Politicians generally use the word “reform” when their changes make something worse; managers seem to call it process improvement regardless.
Matt said,
November 3, 2022 @ 3:34 pm
Like Quinn, my initial interpretation of “deprove” was as a synonym to “disprove”, so I don’t think it will work as an opposite of “improve”.

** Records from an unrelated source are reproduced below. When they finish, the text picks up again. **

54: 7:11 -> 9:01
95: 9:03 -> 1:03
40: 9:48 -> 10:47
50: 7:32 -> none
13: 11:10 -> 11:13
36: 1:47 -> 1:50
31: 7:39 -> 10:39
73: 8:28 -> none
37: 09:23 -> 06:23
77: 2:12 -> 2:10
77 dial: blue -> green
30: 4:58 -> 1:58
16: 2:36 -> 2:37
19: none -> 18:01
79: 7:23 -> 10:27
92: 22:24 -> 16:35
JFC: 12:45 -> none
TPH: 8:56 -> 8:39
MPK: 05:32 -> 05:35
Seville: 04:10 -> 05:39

I have definitely already seen “unpublish” in the wild. I think it may be used by some blogging software to remove a previously published post from public view and and put it back into “Draft”.
Matt said,
November 3, 2022 @ 3:35 pm
Philip beat me to the punch on “disprove” by mere seconds. I swear!
Bloix said,
November 3, 2022 @ 4:14 pm
It's interesting how "poop," which used to be baby talk, is making its way into adult vocabulary.
Bloix said,
November 3, 2022 @ 4:14 pm
It's interesting how "poop," which used to be baby talk, is making its way into adult vocabulary.
Michael Watts said,
November 3, 2022 @ 4:33 pm
"Deprovement" sees spontaneous use within my family to mean the opposite of "improvement". "Deprove", not so much.
Julian said,
November 3, 2022 @ 4:54 pm
@Thomas Lee Hutcheson: 'the differentiation of inside corner and outside corner would be nice, too.'
If you look around any detail -rich environment, like an office or the inside of a car, you will be amazed by how quickly you start seeing things that there's no word for.
Craig Ewert said,
November 3, 2022 @ 10:49 pm
I have been gone for years, and I had forgotten how much I love this blog.
I love this blog.
Je t'aime
Philip Taylor said,
November 4, 2022 @ 6:13 am
"English badly need a word set meaning [speaker and to persons addressed/speaker and a third person(s)]" — or as I think of it, inclusive 'we' and exclusive 'we'.
I encountered this need in real life yesterday evening, possibly for the first time in my 75 years. On arrival at a bowls match, I was told by the Club captain "we are playing first". Whether this meant he and I were playing first, or whether the whole Lostwithiel team were playing first, didn't seem to matter, so I took out my bowls and put them on the mat. "No," said Chris, "we are playing first". I must have looked puzzled. "So you should remove your bowls from the mat !". Suddenly all became clear — for Chris, in this context, 'we' meant he and others, not including the person whom he was addressing. Oh for 'wǒmen' (我们) and 'zámen' (咱们) in English !
Rodger C said,
November 4, 2022 @ 10:01 am
Politicians generally use the word “reform” when their changes make something worse; managers seem to call it process improvement regardless.
And then there's "upgrade."
Philip Taylor said,
November 4, 2022 @ 11:57 am
… and "change management".
David P said,
November 5, 2022 @ 8:05 am
It's never bothered me that my wife loves fish.
Philip Taylor said,
November 5, 2022 @ 3:09 pm
It appeared to seriously bother my Canadian girlfriend when I said that I really fancied a Coke — she asked, incredulously, "You have sexual desire for a Coca-Cola ?!".